__WORK TASK__: Quote exactly and only this range of lines in the data below: the line that holds "staining of invasive" to the line that holds "(3,3'-diaminobenzidine) immunohistochemical staining", both included.

=== EXERCISE INPUTS ===

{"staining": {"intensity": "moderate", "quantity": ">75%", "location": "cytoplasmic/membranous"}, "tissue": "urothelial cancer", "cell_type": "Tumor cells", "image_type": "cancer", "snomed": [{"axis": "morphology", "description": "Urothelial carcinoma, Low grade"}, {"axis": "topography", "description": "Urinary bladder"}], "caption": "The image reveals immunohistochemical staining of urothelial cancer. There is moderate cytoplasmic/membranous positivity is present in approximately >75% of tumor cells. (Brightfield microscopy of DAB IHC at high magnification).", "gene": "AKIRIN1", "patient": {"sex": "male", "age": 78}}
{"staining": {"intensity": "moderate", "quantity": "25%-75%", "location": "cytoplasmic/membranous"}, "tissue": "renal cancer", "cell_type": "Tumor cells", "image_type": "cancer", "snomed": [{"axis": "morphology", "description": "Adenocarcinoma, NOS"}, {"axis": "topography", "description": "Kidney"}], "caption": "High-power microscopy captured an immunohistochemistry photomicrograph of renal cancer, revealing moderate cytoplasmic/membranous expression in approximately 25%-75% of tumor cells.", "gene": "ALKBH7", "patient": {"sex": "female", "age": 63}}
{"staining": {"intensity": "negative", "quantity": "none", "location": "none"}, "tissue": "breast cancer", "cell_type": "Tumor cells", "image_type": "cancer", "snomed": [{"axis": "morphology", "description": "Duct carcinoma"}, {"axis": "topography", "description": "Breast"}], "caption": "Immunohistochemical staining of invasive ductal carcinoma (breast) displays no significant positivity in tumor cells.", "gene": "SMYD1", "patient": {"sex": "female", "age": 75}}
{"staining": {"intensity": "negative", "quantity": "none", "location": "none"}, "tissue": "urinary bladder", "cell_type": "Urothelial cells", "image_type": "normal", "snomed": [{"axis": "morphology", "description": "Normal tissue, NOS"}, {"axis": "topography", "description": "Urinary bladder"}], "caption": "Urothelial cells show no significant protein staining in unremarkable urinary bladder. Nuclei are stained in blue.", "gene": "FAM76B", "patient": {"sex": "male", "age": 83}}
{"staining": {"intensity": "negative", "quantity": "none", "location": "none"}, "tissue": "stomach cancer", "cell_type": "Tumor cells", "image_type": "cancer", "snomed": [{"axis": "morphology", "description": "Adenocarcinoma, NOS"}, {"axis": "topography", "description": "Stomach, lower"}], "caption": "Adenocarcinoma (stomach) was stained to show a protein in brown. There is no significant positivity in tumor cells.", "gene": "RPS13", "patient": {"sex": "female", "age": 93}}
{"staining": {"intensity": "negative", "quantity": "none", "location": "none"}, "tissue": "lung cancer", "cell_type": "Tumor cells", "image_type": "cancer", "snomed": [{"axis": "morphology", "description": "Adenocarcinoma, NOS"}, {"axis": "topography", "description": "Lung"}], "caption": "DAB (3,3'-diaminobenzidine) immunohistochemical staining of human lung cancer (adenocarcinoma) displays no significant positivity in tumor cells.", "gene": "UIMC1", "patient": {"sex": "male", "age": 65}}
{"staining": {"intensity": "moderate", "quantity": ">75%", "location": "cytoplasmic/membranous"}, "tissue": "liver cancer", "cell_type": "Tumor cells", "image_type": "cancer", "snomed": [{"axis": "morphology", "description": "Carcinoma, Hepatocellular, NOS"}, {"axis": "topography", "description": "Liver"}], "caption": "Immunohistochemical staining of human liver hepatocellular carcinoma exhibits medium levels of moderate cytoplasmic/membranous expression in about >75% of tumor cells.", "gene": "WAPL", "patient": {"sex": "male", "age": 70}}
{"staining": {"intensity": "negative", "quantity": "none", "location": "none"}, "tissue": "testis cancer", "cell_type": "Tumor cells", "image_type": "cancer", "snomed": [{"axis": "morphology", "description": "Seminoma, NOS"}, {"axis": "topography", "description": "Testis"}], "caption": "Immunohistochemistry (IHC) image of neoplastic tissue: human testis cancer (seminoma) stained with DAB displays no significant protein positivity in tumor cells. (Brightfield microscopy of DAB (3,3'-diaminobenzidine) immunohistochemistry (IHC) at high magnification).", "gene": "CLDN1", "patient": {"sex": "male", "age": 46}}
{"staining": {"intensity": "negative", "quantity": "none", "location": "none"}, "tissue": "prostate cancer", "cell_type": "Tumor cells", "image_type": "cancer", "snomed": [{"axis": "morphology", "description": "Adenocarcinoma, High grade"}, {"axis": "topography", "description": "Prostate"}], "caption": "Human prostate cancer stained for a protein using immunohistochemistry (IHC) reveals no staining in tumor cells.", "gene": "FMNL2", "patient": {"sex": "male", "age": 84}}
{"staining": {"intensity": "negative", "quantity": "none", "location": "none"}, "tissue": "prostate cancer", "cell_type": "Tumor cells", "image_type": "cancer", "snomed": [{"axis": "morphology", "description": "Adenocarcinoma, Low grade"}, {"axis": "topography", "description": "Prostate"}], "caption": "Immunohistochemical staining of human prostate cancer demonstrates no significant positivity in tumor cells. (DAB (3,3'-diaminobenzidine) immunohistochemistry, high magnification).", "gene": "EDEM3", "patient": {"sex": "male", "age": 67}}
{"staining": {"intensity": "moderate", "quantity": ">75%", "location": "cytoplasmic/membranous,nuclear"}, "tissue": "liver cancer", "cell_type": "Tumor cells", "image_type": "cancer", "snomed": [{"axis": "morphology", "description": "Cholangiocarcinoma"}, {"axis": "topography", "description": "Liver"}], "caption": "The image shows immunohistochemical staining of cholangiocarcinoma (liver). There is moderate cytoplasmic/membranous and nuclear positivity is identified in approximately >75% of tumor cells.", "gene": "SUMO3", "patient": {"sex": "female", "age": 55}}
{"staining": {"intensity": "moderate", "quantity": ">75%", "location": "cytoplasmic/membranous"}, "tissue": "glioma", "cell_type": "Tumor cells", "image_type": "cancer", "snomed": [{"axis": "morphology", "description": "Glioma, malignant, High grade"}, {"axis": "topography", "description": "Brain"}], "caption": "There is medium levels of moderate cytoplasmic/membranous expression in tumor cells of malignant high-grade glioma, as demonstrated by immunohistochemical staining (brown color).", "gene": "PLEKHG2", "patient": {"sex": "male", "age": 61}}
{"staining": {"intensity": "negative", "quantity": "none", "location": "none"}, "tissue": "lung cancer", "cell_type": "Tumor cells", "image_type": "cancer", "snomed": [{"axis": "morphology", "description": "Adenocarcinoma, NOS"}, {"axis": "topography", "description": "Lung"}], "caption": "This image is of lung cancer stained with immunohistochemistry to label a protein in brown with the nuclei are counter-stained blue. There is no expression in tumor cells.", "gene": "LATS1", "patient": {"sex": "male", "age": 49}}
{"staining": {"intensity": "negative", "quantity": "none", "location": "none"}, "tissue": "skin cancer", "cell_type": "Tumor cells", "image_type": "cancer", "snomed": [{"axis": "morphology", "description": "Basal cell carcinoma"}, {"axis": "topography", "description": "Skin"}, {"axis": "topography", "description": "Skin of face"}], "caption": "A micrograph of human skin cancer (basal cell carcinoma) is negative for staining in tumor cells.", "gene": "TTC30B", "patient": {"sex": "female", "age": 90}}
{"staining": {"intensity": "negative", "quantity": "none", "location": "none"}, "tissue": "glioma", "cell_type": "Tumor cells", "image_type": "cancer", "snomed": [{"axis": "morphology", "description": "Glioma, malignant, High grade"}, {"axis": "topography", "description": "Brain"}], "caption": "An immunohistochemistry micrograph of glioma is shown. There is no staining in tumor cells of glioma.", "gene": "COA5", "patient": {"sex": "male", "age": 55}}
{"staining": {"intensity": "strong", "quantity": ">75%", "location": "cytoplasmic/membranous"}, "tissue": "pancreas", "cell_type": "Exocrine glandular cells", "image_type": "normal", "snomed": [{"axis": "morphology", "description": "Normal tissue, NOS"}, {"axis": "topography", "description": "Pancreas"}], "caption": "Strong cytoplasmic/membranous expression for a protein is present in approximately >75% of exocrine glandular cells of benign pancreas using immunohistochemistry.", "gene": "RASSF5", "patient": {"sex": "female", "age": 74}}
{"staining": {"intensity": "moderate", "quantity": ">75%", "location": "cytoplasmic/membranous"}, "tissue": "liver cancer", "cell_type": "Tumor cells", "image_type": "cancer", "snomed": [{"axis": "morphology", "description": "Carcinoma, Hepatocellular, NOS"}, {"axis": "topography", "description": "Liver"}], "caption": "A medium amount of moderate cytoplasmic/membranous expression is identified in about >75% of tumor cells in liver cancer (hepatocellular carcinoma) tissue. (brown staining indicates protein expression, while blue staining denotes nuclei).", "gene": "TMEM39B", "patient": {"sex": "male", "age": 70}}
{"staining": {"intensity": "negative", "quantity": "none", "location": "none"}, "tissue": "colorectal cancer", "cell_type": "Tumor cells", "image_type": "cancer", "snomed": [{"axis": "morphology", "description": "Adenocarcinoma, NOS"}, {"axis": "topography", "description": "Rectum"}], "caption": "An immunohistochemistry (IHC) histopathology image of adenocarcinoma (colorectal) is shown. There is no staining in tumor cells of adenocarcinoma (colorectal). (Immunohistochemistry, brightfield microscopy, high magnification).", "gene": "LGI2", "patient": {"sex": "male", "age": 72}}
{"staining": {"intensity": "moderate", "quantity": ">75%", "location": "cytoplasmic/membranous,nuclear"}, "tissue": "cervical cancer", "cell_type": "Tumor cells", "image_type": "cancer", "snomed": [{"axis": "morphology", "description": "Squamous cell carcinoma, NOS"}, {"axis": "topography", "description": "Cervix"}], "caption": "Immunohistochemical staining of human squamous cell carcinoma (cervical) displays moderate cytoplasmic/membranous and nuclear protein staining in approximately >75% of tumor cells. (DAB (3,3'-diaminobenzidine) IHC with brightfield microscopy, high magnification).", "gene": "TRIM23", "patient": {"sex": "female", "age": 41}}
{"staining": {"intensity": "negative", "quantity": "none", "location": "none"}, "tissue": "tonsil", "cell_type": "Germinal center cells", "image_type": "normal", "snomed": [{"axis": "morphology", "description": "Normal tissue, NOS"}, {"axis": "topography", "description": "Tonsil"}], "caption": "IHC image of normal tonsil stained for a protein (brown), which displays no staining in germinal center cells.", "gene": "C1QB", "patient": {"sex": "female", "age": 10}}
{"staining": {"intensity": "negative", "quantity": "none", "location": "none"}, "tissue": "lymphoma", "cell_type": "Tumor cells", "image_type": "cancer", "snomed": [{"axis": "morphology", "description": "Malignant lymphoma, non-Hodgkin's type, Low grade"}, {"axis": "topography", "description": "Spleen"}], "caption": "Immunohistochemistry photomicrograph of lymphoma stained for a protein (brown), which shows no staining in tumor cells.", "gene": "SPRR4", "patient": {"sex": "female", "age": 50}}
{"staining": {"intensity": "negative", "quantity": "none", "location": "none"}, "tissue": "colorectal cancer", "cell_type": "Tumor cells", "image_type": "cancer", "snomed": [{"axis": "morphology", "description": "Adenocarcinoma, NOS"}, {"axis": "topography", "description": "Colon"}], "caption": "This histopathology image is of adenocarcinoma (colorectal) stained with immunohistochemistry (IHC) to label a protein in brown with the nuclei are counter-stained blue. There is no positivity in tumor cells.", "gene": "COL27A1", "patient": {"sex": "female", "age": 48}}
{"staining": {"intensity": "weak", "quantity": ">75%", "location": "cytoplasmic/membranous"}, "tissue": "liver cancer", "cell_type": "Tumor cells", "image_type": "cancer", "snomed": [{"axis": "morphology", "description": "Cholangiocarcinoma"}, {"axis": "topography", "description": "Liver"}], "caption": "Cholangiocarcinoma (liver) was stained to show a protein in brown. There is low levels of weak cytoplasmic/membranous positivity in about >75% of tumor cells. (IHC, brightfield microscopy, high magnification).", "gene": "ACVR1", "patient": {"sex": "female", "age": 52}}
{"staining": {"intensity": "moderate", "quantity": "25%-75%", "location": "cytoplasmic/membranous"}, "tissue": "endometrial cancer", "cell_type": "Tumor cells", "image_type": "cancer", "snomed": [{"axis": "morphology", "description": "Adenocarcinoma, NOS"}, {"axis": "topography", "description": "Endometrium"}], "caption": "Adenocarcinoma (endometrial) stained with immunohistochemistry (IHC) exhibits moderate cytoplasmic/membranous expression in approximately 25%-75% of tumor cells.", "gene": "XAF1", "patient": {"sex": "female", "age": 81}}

===

__RESULT FOR THIS TASK__:
{"staining": {"intensity": "negative", "quantity": "none", "location": "none"}, "tissue": "breast cancer", "cell_type": "Tumor cells", "image_type": "cancer", "snomed": [{"axis": "morphology", "description": "Duct carcinoma"}, {"axis": "topography", "description": "Breast"}], "caption": "Immunohistochemical staining of invasive ductal carcinoma (breast) displays no significant positivity in tumor cells.", "gene": "SMYD1", "patient": {"sex": "female", "age": 75}}
{"staining": {"intensity": "negative", "quantity": "none", "location": "none"}, "tissue": "urinary bladder", "cell_type": "Urothelial cells", "image_type": "normal", "snomed": [{"axis": "morphology", "description": "Normal tissue, NOS"}, {"axis": "topography", "description": "Urinary bladder"}], "caption": "Urothelial cells show no significant protein staining in unremarkable urinary bladder. Nuclei are stained in blue.", "gene": "FAM76B", "patient": {"sex": "male", "age": 83}}
{"staining": {"intensity": "negative", "quantity": "none", "location": "none"}, "tissue": "stomach cancer", "cell_type": "Tumor cells", "image_type": "cancer", "snomed": [{"axis": "morphology", "description": "Adenocarcinoma, NOS"}, {"axis": "topography", "description": "Stomach, lower"}], "caption": "Adenocarcinoma (stomach) was stained to show a protein in brown. There is no significant positivity in tumor cells.", "gene": "RPS13", "patient": {"sex": "female", "age": 93}}
{"staining": {"intensity": "negative", "quantity": "none", "location": "none"}, "tissue": "lung cancer", "cell_type": "Tumor cells", "image_type": "cancer", "snomed": [{"axis": "morphology", "description": "Adenocarcinoma, NOS"}, {"axis": "topography", "description": "Lung"}], "caption": "DAB (3,3'-diaminobenzidine) immunohistochemical staining of human lung cancer (adenocarcinoma) displays no significant positivity in tumor cells.", "gene": "UIMC1", "patient": {"sex": "male", "age": 65}}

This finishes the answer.